In the months that followed, I attempted to understand and carefully tasted other growers’ Tocais; and actually, I didn’t like them. I asked myself what it took to confer a wine more dignity. My intuition told me that it had to be enhanced, and above all to lend it an elegance which it had still not really known. The enologists of the time were obsessed with acidity. Seeing as that variety when ripe is never very acidic, they tended to harvest early with the result of obtaining a rough-edged wine with unstable acids and a tendency to oxidise. Moreover, Tocai is a generous vine if given the chance. Convinced that it was impossible to produce a good wine, they made more of it to make up for the low sale price. 

I decided that my vines would produce less. I tailored my production to level required of other more renowned vines. It wasn’t easy, as a reduction in volume must leave the vine in equilibrium, otherwise the plant takes sugars produced by photosynthesis away from the grapes to be used for the building of woody cellulose. I had to create in the vineyard those special conditions which favour the laying down of sugars along with other aromatic compounds in the grapes. I began to let the grass grow between the rows, to reduce and then eliminate fertilisers, to rethink the ways in which I managed the vegetation and more generally the relationship between the vines and their surroundings.

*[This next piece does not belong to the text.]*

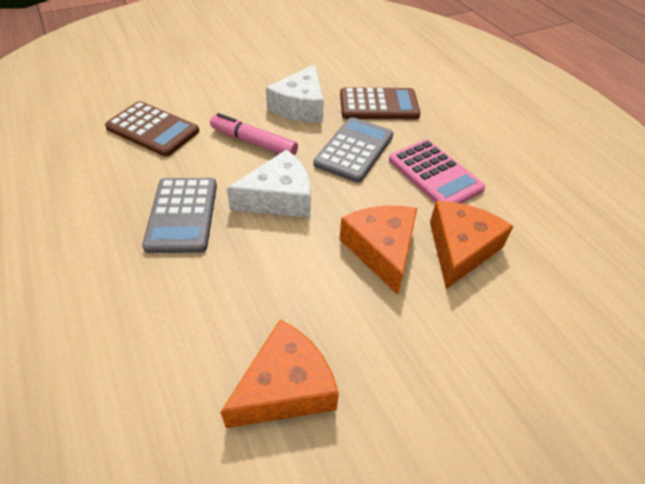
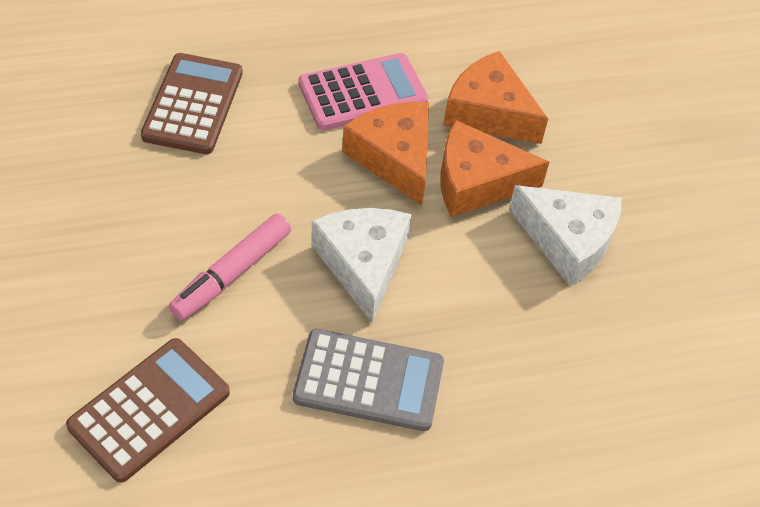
camera: 80 degrees left, 5 degrees up
orange cheese [220,319,339,428] -> orange cheese moved to [342,102,429,206]
white cheese [266,64,324,122] -> white cheese moved to [509,185,622,286]
grey calculator [314,117,393,183] -> none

The first step was to investigate the idea of a specific wine-making process for Tocai, reckoning that the accepted wisdom applied to the other whites would not work for this variety with its distinctive parameters. I calculated that to make a refined product it was necessary to harvest ripe grapes and to balance the must by means of a gentler pressing. Then it would be given more roundness during an extended contact with the fermentation yeasts. The first harvest I was truly happy with was in 1983. Since that time I have continued to perfect and refine my wine-making process. A long list of cellar operations wouldn’t be of much use here; I would just like to add that to boost the complexity, and to give the vine itself a central role, I tend to use a hands-off approach as much as possible and in general adopt techniques which allow us to recognize the vine of origin in the wine. This is a vital requirement because if we, the people who make it, don’t recognise the mother vine then there’s no point making the wine at all. An essential tool to achieve this are the small wooden barrels; they guarantee clarity and definition in the fragrance which would otherwise be difficult to achieve with the variety. I don’t like talking about the organoleptic aspects of my wines, above all because describing wines is not my profession, and then because I feel it takes something away from the tasting, it blunts the delight of discovery. I’d rather say a few words about its destination. The delicate, slightly bitter, elegant structure through which the wine expresses itself, with a refined and not overpowering aroma, renders it a highly drinkable wine. The moment you’ve drained your glass you immediately want another. It also goes really well with a wide range of foods, and in particular with salty or bitter flavours. Fabulous, therefore, with white fish, vegetables (including those with a bitter taste), with raw red meats – beef tartare for example – and dry cured ham, rare-cooked fillet steak, and is sublime with oysters.

It goes strikingly well with olives and olive oil and this makes it the king of wines for Mediterranean cookery. You could go one step further and even pair it with savoury egg-based dishes. It also matches up perfectly with certain Oriental dishes and sits well alongside soya sauce. I was often told that our Tocais were mentioned in the guides as the benchmark Tocais, the wines against which all others in the category are measured and this gave me enormous satisfaction. But alas, the woes of this vine, so generous yet so unlucky, were not over; that name, so very dear to me, a name which I had tried to defend with gritted teeth in order to save it from being snatched away by the brutal logic of the markets, today is gone, stolen by the European Union. Its new name is Friulano.

Collio Ronco della Chiesa is a wine produced from around 12,000 square metres of vineyard right next to the hamlet where the company is located. Its aspect is south-east facing, and the fields overlook the sea which is separated from us by around twenty miles of coastal plain. This sheltered and fairly warm position, where in the summer warm onshore breezes gently blow, is ideal for growing Tocai in all its fullness of refinement and complexity. The soil is typical of the Collio, and the substrate, known as Cormòns Flysch, is made up of alternating layers of marl and sandstone through which, during the driest periods of the year, trickle small amounts of water (a little perennial spring flows around the side of the escarpment). 
The current aspect was arrived at by tilling the land by hand, and therefore not by altering the natural curves of the original levels, leaving the underlying geological strata intact. The variety of Tocai here is the so-called “green” Tocai, the most aromatic. Most of the vines are now around sixty years old. The planting density is high considering how steep the terrain is; it was planned to be cultivated by horse power and curiously for this reason it is very modern and functional. 
The wine, in its best years, bears a very high level of elegance and complexity. Only when this happens is it bottled with the name of the vine on the label, even though the maximum potential production of 4-5,000 bottles a year is rarely achieved. Much to my chagrin, since the time of Collio Ronco della Chiesa 1998, the wine has no longer gone its real name, “Tocai” on the label.